→ AUSGEWÄHLTER AUSZUG:
Freitag, 13. Januar 2023

Zero Bug-Policy (II)

Bild: Pexels / Picas Joe - Lizenz

Zu den am häufigsten missverstandenen (und aus diesem Grund immer wieder kontrovers diskutierten) Begriffen der Software-Entwicklung gehört die Zero Bug Policy, sinngemäss übersetzt die Regel keine Fehler in der Software mehr zu haben. Da die sich daraus ergebenden Debatten intensiv und zeitfressend sein können lohnt es sich, einen näheren Blick darauf zu werfen - um was geht es hier eigentlich und wo findet das Missverständnis statt?


Um mit dem Letzten zu beginnen: das Missverständnis besteht darin, dass oft angenommen wird, eine Zero Bug-Policy hätte zum Inhalt, dass keine Bugs mehr entstehen dürften. Dass das zwar wünschenswert aber nicht umsetzbar ist dürfte jedem klar sein, der sich schon einmal mit Softwareentwicklung beschäftigt hat. Die Komplexität und Vernetztheit von Anforderungen und Systemen ist zu gross um Fehler auszuschliessen, auch bei grösster Mühe.

→ ANGEZEIGTE DATEN:
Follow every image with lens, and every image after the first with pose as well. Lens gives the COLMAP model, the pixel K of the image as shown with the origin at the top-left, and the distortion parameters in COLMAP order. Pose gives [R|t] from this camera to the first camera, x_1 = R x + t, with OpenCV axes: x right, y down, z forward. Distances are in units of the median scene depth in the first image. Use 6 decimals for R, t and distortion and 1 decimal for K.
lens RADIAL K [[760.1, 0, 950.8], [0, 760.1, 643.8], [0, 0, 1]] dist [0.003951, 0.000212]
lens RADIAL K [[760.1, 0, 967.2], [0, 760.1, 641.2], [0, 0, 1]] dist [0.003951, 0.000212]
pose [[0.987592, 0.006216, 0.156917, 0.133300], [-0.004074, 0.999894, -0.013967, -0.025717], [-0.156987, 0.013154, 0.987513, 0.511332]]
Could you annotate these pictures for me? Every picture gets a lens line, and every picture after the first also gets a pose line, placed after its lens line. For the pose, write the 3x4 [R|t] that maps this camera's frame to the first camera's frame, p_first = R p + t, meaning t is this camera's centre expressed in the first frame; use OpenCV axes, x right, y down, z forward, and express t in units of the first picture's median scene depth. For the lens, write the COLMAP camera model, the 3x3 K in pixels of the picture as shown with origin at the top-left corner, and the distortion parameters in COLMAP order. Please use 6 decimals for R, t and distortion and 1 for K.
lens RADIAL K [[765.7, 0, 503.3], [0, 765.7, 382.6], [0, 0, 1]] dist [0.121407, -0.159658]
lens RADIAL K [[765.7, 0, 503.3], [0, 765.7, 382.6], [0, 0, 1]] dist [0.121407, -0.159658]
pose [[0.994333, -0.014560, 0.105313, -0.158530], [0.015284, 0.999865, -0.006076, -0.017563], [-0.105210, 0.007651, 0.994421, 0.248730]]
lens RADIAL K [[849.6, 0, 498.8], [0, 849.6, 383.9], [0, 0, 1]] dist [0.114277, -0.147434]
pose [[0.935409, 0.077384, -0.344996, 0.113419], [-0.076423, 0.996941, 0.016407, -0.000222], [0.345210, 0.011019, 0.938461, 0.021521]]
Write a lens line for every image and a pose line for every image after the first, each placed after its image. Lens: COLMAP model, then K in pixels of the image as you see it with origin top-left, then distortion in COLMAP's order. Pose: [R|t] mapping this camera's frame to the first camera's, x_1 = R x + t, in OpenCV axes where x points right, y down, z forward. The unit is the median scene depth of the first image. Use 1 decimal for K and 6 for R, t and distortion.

→ ZU ERLEDIGEN:
1. Nenne in der Reihenfolge ihres Auftretens alle Wörter im Auszug zur Zero Bug-Policy, die den Bestandteil „Software“ enthalten.
2. Liefere eine Fortsetzung des Auszugs zur Zero Bug-Policy, die an seinen letzten Satz anschließt.
Die Einträge stehen in keinem Zusammenhang mit dem Auszug.

→ LÖSUNGEN:
1. Software-Entwicklung, Software, Softwareentwicklung

2.
Was tatsächlich hinter dem Begriff steckt ist die Regel, entdeckte Bugs schnellstmöglich zu beheben und das nicht auf einen späteren Zeitpunkt zu verschieben. Man kann sich Zero Bugs in diesem Kontext als die Kurzform von "Zero Bugs left behind" vorstellen, das macht den Begriff plastischer. Und schnellstmöglich bedeutet (vereinfacht gesagt), dass man zwar natürlich erst die laufenden Arbeitspakete abschliessen kann, aber keine neuen bearbeitet so lange noch Bugs gefixt werden können.


Mit dieser Erklärung erscheint die Reglung zwar nicht mehr undurchführbar, kontrovers bleibt sie aber. Ein häufiger Einwand ist z.B., dass es nicht vermittelbar ist, neue Features (mit denen Geld verdient und Kunden gewonnen werden können) aufzuschieben, nur um kleinere Bugs zu beheben, von denen nur wenige Anwender betroffen sind, die nur selten auftreten oder für die es einen Workaround gibt. Und isoliert betrachtet stimmt das sogar.


In der Realität treten derartige Bugs allerdings meistens nicht mit einer derartigen, von Beginn an klar erkennbaren nachrangigen Wichtigkeit auf. Zu Beginn ist fast immer eine Analyse nötig, die dann auch bereits den Grossteil des nötigen Aufwandes ausmacht. Die eigentliche Behebung kann im Anschluss daran eher schnell stattfinden, was ausserdem den Nebeneffekt mit sich bringt, dass die Analyse nicht mehr dokumentiert werden muss um zum Behebungszeitpunkt präsent zu sein.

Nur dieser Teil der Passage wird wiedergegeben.